* [Exercise instructions] Take the data below. Output it exactly from its first line through the line containing "تکانه های غریزی".

====== Given records

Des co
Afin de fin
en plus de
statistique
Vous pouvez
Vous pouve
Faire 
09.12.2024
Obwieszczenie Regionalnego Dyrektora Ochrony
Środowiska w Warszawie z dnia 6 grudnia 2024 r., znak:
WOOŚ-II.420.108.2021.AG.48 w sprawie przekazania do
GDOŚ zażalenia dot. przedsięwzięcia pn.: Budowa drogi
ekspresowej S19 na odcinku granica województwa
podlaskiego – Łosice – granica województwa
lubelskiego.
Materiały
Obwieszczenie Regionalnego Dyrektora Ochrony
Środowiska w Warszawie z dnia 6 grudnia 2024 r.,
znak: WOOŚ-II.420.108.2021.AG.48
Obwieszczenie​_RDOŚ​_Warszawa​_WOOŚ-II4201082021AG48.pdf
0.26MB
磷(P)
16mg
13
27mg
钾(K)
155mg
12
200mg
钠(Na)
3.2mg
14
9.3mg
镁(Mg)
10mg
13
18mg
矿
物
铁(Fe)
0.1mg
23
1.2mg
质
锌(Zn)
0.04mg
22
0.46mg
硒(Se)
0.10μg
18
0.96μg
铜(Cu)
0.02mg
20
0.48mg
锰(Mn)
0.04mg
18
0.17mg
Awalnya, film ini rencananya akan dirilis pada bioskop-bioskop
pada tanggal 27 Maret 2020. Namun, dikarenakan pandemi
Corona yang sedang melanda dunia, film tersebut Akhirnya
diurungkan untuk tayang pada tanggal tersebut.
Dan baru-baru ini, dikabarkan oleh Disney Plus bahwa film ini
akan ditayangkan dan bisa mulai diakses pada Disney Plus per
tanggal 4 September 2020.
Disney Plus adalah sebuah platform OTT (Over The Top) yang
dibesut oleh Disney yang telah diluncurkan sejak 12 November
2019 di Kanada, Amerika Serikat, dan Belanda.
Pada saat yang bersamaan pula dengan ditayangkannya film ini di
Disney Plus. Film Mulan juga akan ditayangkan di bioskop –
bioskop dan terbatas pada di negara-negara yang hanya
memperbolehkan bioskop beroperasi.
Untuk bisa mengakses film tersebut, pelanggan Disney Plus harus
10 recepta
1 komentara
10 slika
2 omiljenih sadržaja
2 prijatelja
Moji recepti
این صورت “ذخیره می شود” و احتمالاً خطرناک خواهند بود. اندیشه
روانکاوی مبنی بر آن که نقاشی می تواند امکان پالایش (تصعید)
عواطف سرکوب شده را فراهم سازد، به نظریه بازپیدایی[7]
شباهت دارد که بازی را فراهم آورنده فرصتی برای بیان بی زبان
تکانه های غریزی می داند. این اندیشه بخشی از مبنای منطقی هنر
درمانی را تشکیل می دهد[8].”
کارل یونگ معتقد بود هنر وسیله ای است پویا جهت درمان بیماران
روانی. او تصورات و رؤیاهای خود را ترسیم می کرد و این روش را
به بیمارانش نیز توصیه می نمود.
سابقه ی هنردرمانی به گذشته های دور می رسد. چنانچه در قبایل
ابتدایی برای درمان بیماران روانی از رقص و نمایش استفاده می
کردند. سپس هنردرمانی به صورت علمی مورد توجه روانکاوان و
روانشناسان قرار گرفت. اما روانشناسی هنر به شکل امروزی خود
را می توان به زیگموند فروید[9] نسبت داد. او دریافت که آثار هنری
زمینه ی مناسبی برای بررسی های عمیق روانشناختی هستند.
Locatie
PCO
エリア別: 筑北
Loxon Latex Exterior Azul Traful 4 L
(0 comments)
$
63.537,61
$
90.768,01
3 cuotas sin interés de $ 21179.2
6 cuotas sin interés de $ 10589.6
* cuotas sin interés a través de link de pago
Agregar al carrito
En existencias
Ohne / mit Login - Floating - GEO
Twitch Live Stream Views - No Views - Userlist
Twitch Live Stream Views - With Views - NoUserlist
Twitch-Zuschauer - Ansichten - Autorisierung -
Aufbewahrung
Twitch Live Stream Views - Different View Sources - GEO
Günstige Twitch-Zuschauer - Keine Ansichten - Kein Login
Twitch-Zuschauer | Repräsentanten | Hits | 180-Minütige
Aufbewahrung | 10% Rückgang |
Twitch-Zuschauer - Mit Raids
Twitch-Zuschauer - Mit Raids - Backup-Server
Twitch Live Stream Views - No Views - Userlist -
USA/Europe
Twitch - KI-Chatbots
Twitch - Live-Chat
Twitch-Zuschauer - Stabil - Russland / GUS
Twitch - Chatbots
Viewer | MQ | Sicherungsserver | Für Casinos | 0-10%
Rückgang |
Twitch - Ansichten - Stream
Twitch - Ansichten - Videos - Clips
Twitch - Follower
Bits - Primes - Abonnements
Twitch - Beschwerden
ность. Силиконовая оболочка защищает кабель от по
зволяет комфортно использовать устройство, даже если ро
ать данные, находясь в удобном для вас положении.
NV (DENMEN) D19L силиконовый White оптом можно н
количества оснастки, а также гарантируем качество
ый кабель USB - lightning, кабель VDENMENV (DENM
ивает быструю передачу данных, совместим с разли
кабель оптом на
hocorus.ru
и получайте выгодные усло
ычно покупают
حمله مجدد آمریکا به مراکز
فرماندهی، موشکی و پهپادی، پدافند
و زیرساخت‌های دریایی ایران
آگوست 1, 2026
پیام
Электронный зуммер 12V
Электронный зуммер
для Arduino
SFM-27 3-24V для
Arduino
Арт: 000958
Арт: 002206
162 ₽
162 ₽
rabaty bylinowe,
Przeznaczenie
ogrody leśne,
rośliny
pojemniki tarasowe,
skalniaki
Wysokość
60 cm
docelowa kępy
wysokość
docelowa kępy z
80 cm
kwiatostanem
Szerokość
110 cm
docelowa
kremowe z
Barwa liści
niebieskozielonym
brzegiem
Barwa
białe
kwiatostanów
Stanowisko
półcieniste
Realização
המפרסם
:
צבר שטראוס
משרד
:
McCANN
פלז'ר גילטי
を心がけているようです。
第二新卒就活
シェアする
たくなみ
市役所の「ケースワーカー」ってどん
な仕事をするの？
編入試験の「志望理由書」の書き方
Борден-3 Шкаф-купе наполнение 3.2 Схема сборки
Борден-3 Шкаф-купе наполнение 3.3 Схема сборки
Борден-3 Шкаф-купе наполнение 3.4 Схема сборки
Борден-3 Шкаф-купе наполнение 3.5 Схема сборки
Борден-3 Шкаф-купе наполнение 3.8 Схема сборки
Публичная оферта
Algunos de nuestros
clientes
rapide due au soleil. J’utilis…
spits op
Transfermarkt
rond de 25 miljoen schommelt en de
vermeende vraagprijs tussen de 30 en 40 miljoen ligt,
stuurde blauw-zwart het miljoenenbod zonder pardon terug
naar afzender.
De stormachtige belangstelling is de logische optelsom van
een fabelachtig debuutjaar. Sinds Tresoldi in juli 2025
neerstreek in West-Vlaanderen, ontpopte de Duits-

============

* [Output below]
Des co
Afin de fin
en plus de
statistique
Vous pouvez
Vous pouve
Faire 
09.12.2024
Obwieszczenie Regionalnego Dyrektora Ochrony
Środowiska w Warszawie z dnia 6 grudnia 2024 r., znak:
WOOŚ-II.420.108.2021.AG.48 w sprawie przekazania do
GDOŚ zażalenia dot. przedsięwzięcia pn.: Budowa drogi
ekspresowej S19 na odcinku granica województwa
podlaskiego – Łosice – granica województwa
lubelskiego.
Materiały
Obwieszczenie Regionalnego Dyrektora Ochrony
Środowiska w Warszawie z dnia 6 grudnia 2024 r.,
znak: WOOŚ-II.420.108.2021.AG.48
Obwieszczenie​_RDOŚ​_Warszawa​_WOOŚ-II4201082021AG48.pdf
0.26MB
磷(P)
16mg
13
27mg
钾(K)
155mg
12
200mg
钠(Na)
3.2mg
14
9.3mg
镁(Mg)
10mg
13
18mg
矿
物
铁(Fe)
0.1mg
23
1.2mg
质
锌(Zn)
0.04mg
22
0.46mg
硒(Se)
0.10μg
18
0.96μg
铜(Cu)
0.02mg
20
0.48mg
锰(Mn)
0.04mg
18
0.17mg
Awalnya, film ini rencananya akan dirilis pada bioskop-bioskop
pada tanggal 27 Maret 2020. Namun, dikarenakan pandemi
Corona yang sedang melanda dunia, film tersebut Akhirnya
diurungkan untuk tayang pada tanggal tersebut.
Dan baru-baru ini, dikabarkan oleh Disney Plus bahwa film ini
akan ditayangkan dan bisa mulai diakses pada Disney Plus per
tanggal 4 September 2020.
Disney Plus adalah sebuah platform OTT (Over The Top) yang
dibesut oleh Disney yang telah diluncurkan sejak 12 November
2019 di Kanada, Amerika Serikat, dan Belanda.
Pada saat yang bersamaan pula dengan ditayangkannya film ini di
Disney Plus. Film Mulan juga akan ditayangkan di bioskop –
bioskop dan terbatas pada di negara-negara yang hanya
memperbolehkan bioskop beroperasi.
Untuk bisa mengakses film tersebut, pelanggan Disney Plus harus
10 recepta
1 komentara
10 slika
2 omiljenih sadržaja
2 prijatelja
Moji recepti
این صورت “ذخیره می شود” و احتمالاً خطرناک خواهند بود. اندیشه
روانکاوی مبنی بر آن که نقاشی می تواند امکان پالایش (تصعید)
عواطف سرکوب شده را فراهم سازد، به نظریه بازپیدایی[7]
شباهت دارد که بازی را فراهم آورنده فرصتی برای بیان بی زبان
تکانه های غریزی می داند. این اندیشه بخشی از مبنای منطقی هنر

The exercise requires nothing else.